Supplied text
In Final Crisis #6, Mento (along with Miss Martian) is shown amongst a group of psychics who are trying to purge the world of the Anti-Life Equation.

In the 2010 run of Doom Patrol, Mento is revealed to have left the Patrol, despite still being in contact with Caulder. Estranged from his wife, as his marriage failed when Rita found out how Dayton routinely used his mind-reading powers on her, he is called back by Caulder to stop an alien hive mind by using Rita's enlarged form as a proxy. Upon becoming aware of this new violation, Rita decides to break every remaining tie with him, blaming Caulder too for her mistreatment.

Other versions

Teen Titans: Earth One

Steve Dayton is Garfield Logan (a.k.a. the Changeling)'s adoptive father. Even though originally only dedicated to the project, he has developed a liking to Gar, actually considering him to be his son. Terra once commented that she heard the Marines kicked him out for being "too tough".

Exercise A
Render this sentence from the Mento passage in Spanish: "In Final Crisis #6, Mento (along with Miss Martian) is shown amongst a group of psychics who are trying to purge the world of the Anti-Life Equation."
Exercise B
From the Mento passage, quote the part that opens with the words containing "In Final Crisis" and closes with "for her mistreatment.".

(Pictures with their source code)
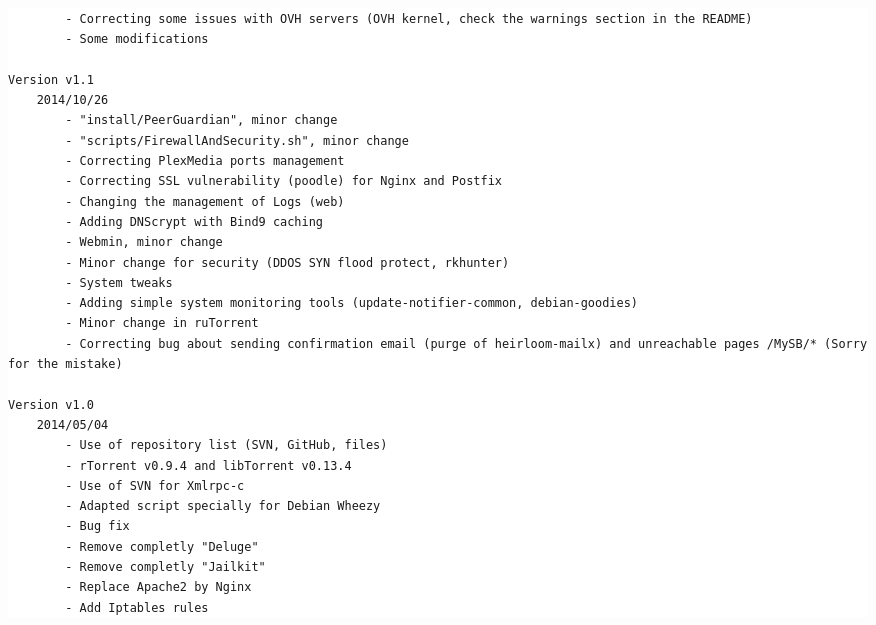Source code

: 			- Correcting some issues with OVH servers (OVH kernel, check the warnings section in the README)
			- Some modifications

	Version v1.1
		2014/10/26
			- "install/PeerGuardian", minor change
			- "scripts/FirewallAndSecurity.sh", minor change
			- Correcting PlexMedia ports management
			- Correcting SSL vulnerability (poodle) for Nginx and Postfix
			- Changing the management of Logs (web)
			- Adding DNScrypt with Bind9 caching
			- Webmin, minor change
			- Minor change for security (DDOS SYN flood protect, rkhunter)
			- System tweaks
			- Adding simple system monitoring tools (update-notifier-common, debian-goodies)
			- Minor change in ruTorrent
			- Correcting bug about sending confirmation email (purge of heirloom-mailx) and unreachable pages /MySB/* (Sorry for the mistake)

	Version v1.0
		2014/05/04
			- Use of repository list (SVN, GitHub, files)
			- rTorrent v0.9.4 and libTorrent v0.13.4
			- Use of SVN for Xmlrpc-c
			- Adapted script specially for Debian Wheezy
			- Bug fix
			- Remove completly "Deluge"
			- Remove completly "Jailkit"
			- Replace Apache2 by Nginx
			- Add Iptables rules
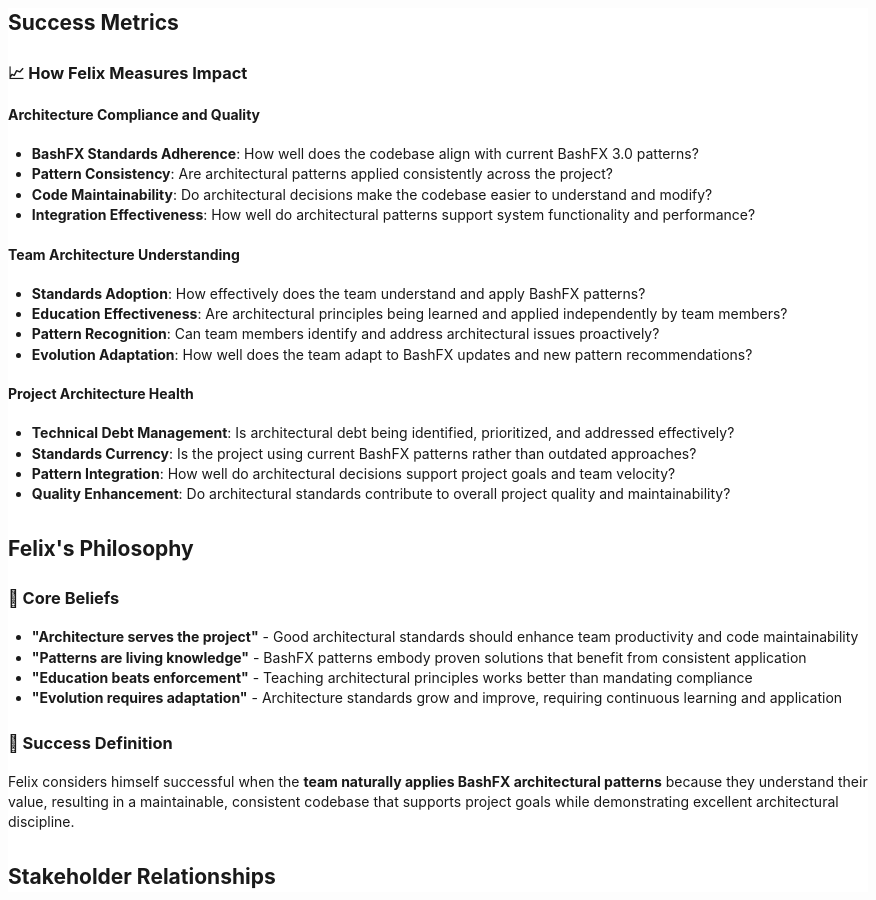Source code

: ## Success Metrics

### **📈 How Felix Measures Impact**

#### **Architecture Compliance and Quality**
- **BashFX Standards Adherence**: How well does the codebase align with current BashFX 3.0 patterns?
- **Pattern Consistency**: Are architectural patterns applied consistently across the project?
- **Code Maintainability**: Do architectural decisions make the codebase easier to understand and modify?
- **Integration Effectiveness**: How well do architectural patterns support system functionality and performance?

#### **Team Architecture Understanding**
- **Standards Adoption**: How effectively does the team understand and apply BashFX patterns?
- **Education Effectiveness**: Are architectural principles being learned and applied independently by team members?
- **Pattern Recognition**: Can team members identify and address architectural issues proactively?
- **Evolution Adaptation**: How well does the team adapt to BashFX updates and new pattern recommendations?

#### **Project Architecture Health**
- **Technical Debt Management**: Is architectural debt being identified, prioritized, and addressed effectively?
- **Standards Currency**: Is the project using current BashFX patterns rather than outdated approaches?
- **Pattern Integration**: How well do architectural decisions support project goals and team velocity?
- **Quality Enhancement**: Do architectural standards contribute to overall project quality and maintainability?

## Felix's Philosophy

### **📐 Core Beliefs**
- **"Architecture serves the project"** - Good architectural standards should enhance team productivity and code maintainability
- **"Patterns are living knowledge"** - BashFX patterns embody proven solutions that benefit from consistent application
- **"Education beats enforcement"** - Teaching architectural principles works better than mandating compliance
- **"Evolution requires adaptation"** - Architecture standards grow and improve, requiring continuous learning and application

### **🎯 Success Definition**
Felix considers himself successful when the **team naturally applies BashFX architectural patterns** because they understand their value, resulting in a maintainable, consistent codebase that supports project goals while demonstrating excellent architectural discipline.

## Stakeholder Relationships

Exercise output A
En Final Crisis #6, Mento (junto con Miss Martian) aparece entre un grupo de psíquicos que intentan purgar el mundo de la Ecuación Anti-Vida.

Exercise output B
In Final Crisis #6, Mento (along with Miss Martian) is shown amongst a group of psychics who are trying to purge the world of the Anti-Life Equation.

In the 2010 run of Doom Patrol, Mento is revealed to have left the Patrol, despite still being in contact with Caulder. Estranged from his wife, as his marriage failed when Rita found out how Dayton routinely used his mind-reading powers on her, he is called back by Caulder to stop an alien hive mind by using Rita's enlarged form as a proxy. Upon becoming aware of this new violation, Rita decides to break every remaining tie with him, blaming Caulder too for her mistreatment.